Set this in /etc/quazzar/quazzar.env and restart the service:

sudo systemctl restart quazzar.service

When off, Finalize becomes a pass-through — the model’s answer is delivered verbatim with no verification, re-prompting, or ⚠️ marking. Prompt augmentation (Rule #-1 and the envelope schema block) is also skipped.
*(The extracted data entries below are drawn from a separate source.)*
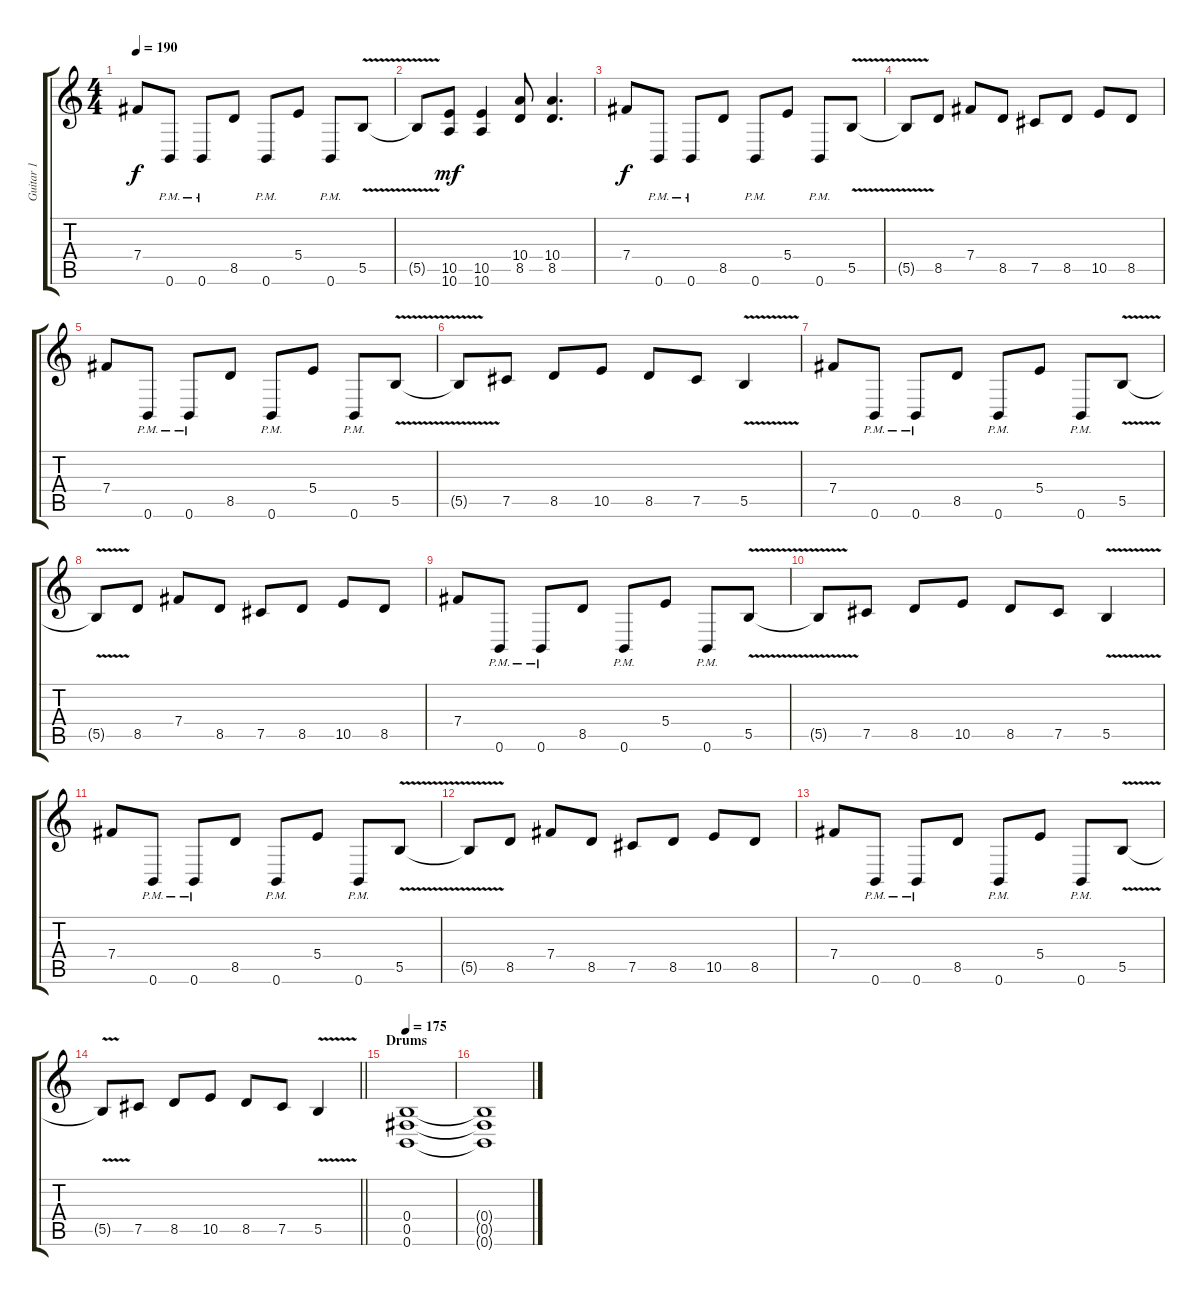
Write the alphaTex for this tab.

\track ("Guitar 1" "Guitar 1") {instrument distortionguitar}
\staff {score tabs}
\tuning (Db4 Ab3 E3 B2 Gb2 B1) {hide}
\ts (4 4)
\tempo 190
\clef g2
\ks c
7.4.8{dy f} 0.6{pm}.8 0.6{pm}.8 8.5.8 0.6{pm}.8 5.4.8 0.6{pm}.8 5.5{v}.8 |
5.5{t}.8 (10.5 10.6).8{dy mf} (10.5 10.6).4 (10.4 8.5).8 (10.4 8.5).4{d} |
7.4.8{dy f} 0.6{pm}.8 0.6{pm}.8 8.5.8 0.6{pm}.8 5.4.8 0.6{pm}.8 5.5{v}.8 |
5.5{t}.8 8.5.8 7.4.8 8.5.8 7.5.8 8.5.8 10.5.8 8.5.8 |
7.4.8 0.6{pm}.8 0.6{pm}.8 8.5.8 0.6{pm}.8 5.4.8 0.6{pm}.8 5.5{v}.8 |
5.5{t}.8 7.5.8 8.5.8 10.5.8 8.5.8 7.5.8 5.5{v}.4 |
7.4.8 0.6{pm}.8 0.6{pm}.8 8.5.8 0.6{pm}.8 5.4.8 0.6{pm}.8 5.5{v}.8 |
5.5{t}.8 8.5.8 7.4.8 8.5.8 7.5.8 8.5.8 10.5.8 8.5.8 |
7.4.8 0.6{pm}.8 0.6{pm}.8 8.5.8 0.6{pm}.8 5.4.8 0.6{pm}.8 5.5{v}.8 |
5.5{t}.8 7.5.8 8.5.8 10.5.8 8.5.8 7.5.8 5.5{v}.4 |
7.4.8 0.6{pm}.8 0.6{pm}.8 8.5.8 0.6{pm}.8 5.4.8 0.6{pm}.8 5.5{v}.8 |
5.5{t}.8 8.5.8 7.4.8 8.5.8 7.5.8 8.5.8 10.5.8 8.5.8 |
7.4.8 0.6{pm}.8 0.6{pm}.8 8.5.8 0.6{pm}.8 5.4.8 0.6{pm}.8 5.5{v}.8 |
\barLineRight lightlight
5.5{t}.8 7.5.8 8.5.8 10.5.8 8.5.8 7.5.8 5.5{v}.4 |
\section ("" "Drums")
\tempo 175
(0.4 0.5 0.6).1 |
(0.4{t} 0.5{t} 0.6{t}).1
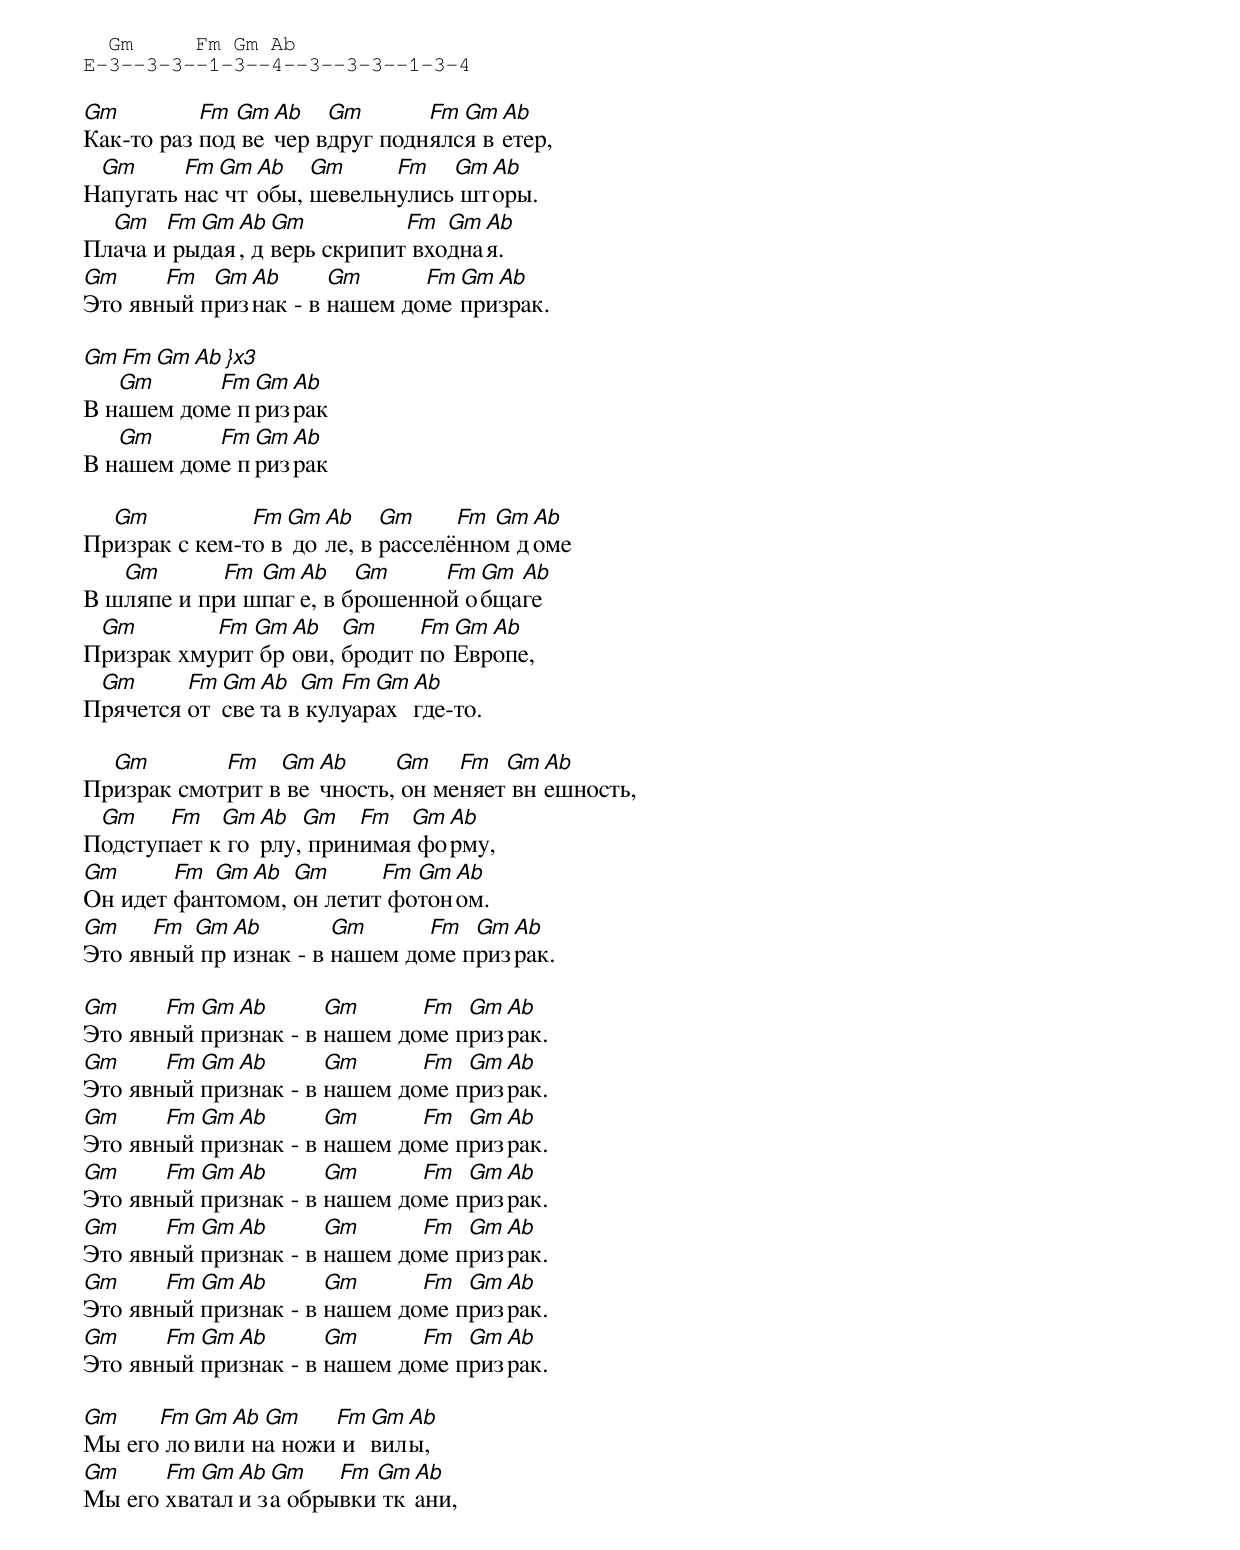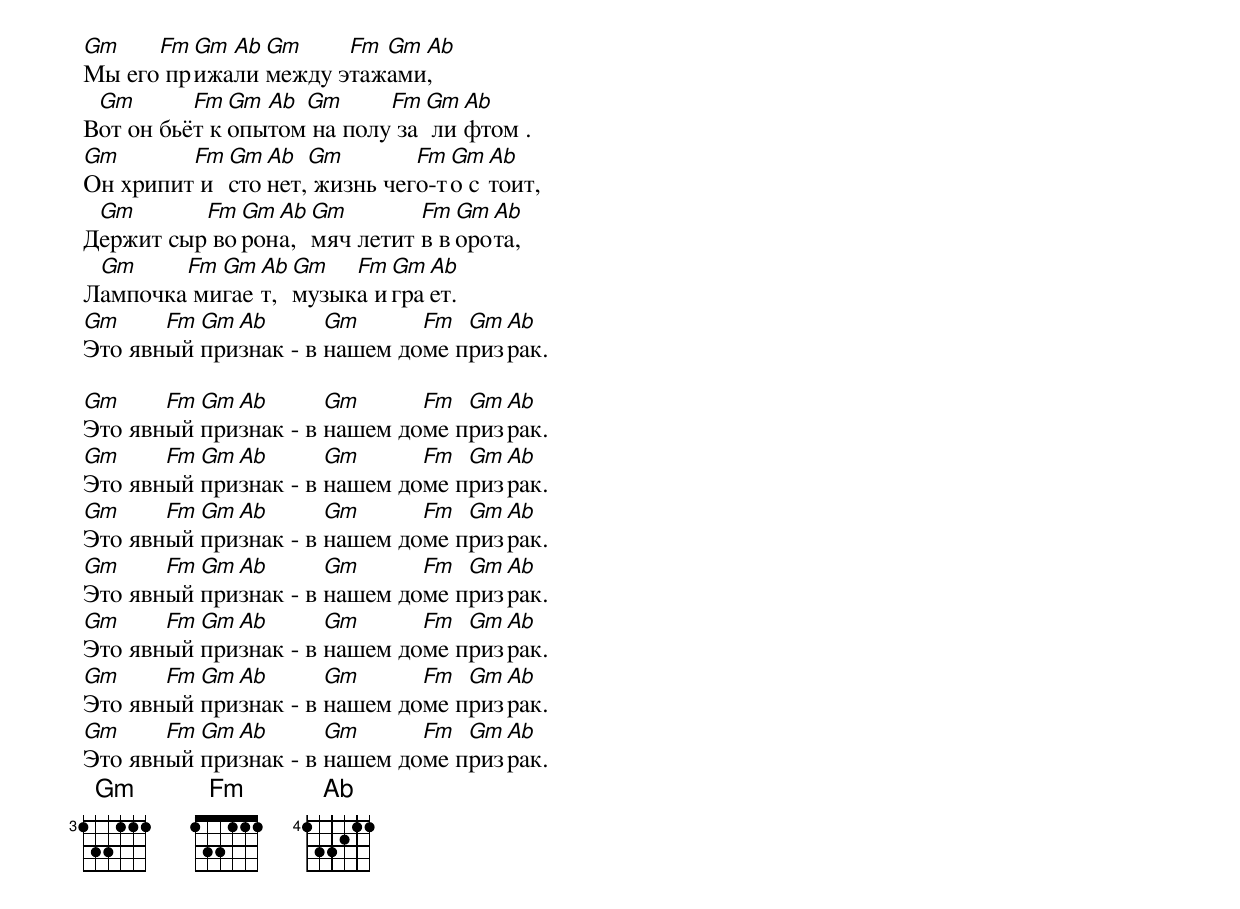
  Gm     Fm Gm Ab
E-3--3-3--1-3--4--3--3-3--1-3-4

Gm         Fm Gm Ab   Gm       Fm Gm Ab
Как-то раз под вечер вдруг поднялся ветер,
 Gm      Fm Gm Ab   Gm     Fm   Gm Ab
Напугать нас чтобы, шевельнулись шторы.
  Gm   Fm Gm Ab Gm          Fm  Gm Ab
Плача и рыдая, дверь скрипит входная.
Gm     Fm  Gm Ab      Gm      Fm Gm Ab
Это явный признак - в нашем доме призрак.

Gm   Fm Gm Ab }x3
   Gm      Fm Gm Ab
В нашем доме призрак
   Gm      Fm Gm Ab
В нашем доме призрак

  Gm           Fm Gm Ab    Gm     Fm Gm Ab
Призрак с кем-то в доле, в расселённом доме
   Gm       Fm Gm Ab    Gm     Fm Gm Ab
В шляпе и при шпаге, в брошенной общаге
 Gm        Fm Gm Ab   Gm     Fm Gm Ab
Призрак хмурит брови, бродит по Европе,
 Gm      Fm Gm Ab  Gm  Fm Gm Ab
Прячется от света в кулуарах где-то.

  Gm        Fm   Gm Ab     Gm    Fm  Gm Ab
Призрак смотрит в вечность, он меняет внешность,
 Gm    Fm   Gm Ab  Gm   Fm  Gm Ab
Подступает к горлу, принимая форму,
Gm      Fm Gm Ab  Gm      Fm Gm Ab
Он идет фантомом, он летит фотоном.
Gm    Fm Gm Ab        Gm      Fm  Gm Ab
Это явный признак - в нашем доме призрак.

Gm     Fm Gm Ab       Gm      Fm  Gm Ab
Это явный признак - в нашем доме призрак.
Gm     Fm Gm Ab       Gm      Fm  Gm Ab
Это явный признак - в нашем доме призрак.
Gm     Fm Gm Ab       Gm      Fm  Gm Ab
Это явный признак - в нашем доме призрак.
Gm     Fm Gm Ab       Gm      Fm  Gm Ab
Это явный признак - в нашем доме призрак.
Gm     Fm Gm Ab       Gm      Fm  Gm Ab
Это явный признак - в нашем доме призрак.
Gm     Fm Gm Ab       Gm      Fm  Gm Ab
Это явный признак - в нашем доме призрак.
Gm     Fm Gm Ab       Gm      Fm  Gm Ab
Это явный признак - в нашем доме призрак.

Gm    Fm Gm Ab Gm    Fm Gm Ab
Мы его ловили на ножи и вилы,
Gm     Fm Gm Ab Gm    Fm Gm Ab
Мы его хватали за обрывки ткани,
Gm    Fm Gm Ab Gm     Fm Gm Ab
Мы его прижали между этажами,
 Gm       Fm Gm Ab Gm      Fm Gm Ab
Вот он бьёт копытом на полу за лифтом .
Gm       Fm Gm Ab  Gm        Fm Gm Ab
Он хрипит и стонет, жизнь чего-то стоит,
 Gm       Fm Gm Ab Gm        Fm Gm Ab
Держит сыр ворона, мяч летит в ворота,
 Gm     Fm Gm Ab Gm   Fm Gm Ab
Лампочка мигает, музыка играет.
Gm     Fm Gm Ab       Gm      Fm  Gm Ab
Это явный признак - в нашем доме призрак.

Gm     Fm Gm Ab       Gm      Fm  Gm Ab
Это явный признак - в нашем доме призрак.
Gm     Fm Gm Ab       Gm      Fm  Gm Ab
Это явный признак - в нашем доме призрак.
Gm     Fm Gm Ab       Gm      Fm  Gm Ab
Это явный признак - в нашем доме призрак.
Gm     Fm Gm Ab       Gm      Fm  Gm Ab
Это явный признак - в нашем доме призрак.
Gm     Fm Gm Ab       Gm      Fm  Gm Ab
Это явный признак - в нашем доме призрак.
Gm     Fm Gm Ab       Gm      Fm  Gm Ab
Это явный признак - в нашем доме призрак.
Gm     Fm Gm Ab       Gm      Fm  Gm Ab
Это явный признак - в нашем доме призрак.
Only disable integrity as a temporary emergency measure. With integrity off, Molly may silently fabricate figures without any indication to the user. Re-enable as soon as the underlying issue is resolved.

Observability

The following zerolog fields are emitted on every Molly answer turn when integrity is enabled:

FieldValuesMeaning
integrity_modeenvelope | fallback_scanWhether structured attribution or the post-hoc scan was used
integrity_unsourcedintegerCount of figures that could not be sourced
integrity_reprompt_usedtrue | falseWhether a corrective re-prompt was issued
integrity_parse_oktrue | falseWhether the model returned a valid envelope JSON

These fields appear at debug level in journalctl -u quazzar.service. Use them to monitor how often local models fail to produce structured attribution (high fallback_scan rate) and whether re-prompts are helping (integrity_reprompt_used).

Performance impact

The pipeline adds latency only to the final answer turn — tool-call progress still streams immediately, so the perceived “thinking” phase is unchanged. Typical overhead:

  • No figures in the answer — near-zero overhead (empty facts list, no verification).
  • Verified answer, no re-prompt — one synchronous verification pass over the tool results (sub-millisecond).
  • Re-prompt issued — one additional gateway call (same latency as a regular chat turn).

Surfaces covered

SurfaceIntegrity applies
Molly interactive chat (server and personal personas)Yes
Proactive triage notificationsYes
Proactive digest notificationsYes
Control Panel AI chatVia upstream OS node — see note below

Control Panel chat relay

The Control Panel AI chat relays answers from the OS node (Molly) rather than generating them independently. Integrity runs on the OS node before the answer is sent to the CP relay. The CP relay does not re-run integrity — it would be redundant and would add unnecessary latency. The guarantee is therefore present for all CP chat answers, but the ⚠️ markers and Sources footer are generated on the OS node.

Provider compatibility

ProviderAttribution method
OpenAI-compatibleresponse_format: {type:"json_schema", ...} for structured output
AnthropicForced tool-use with the envelope as the tool input schema
GoogleresponseSchema + responseMimeType: "application/json"
Ollama (local)format: "json" (best-effort; falls back to post-hoc scan frequently)

Providers without structured-output support receive the Rule #-1 system-prompt block and rely on the post-hoc scanner as the safety net.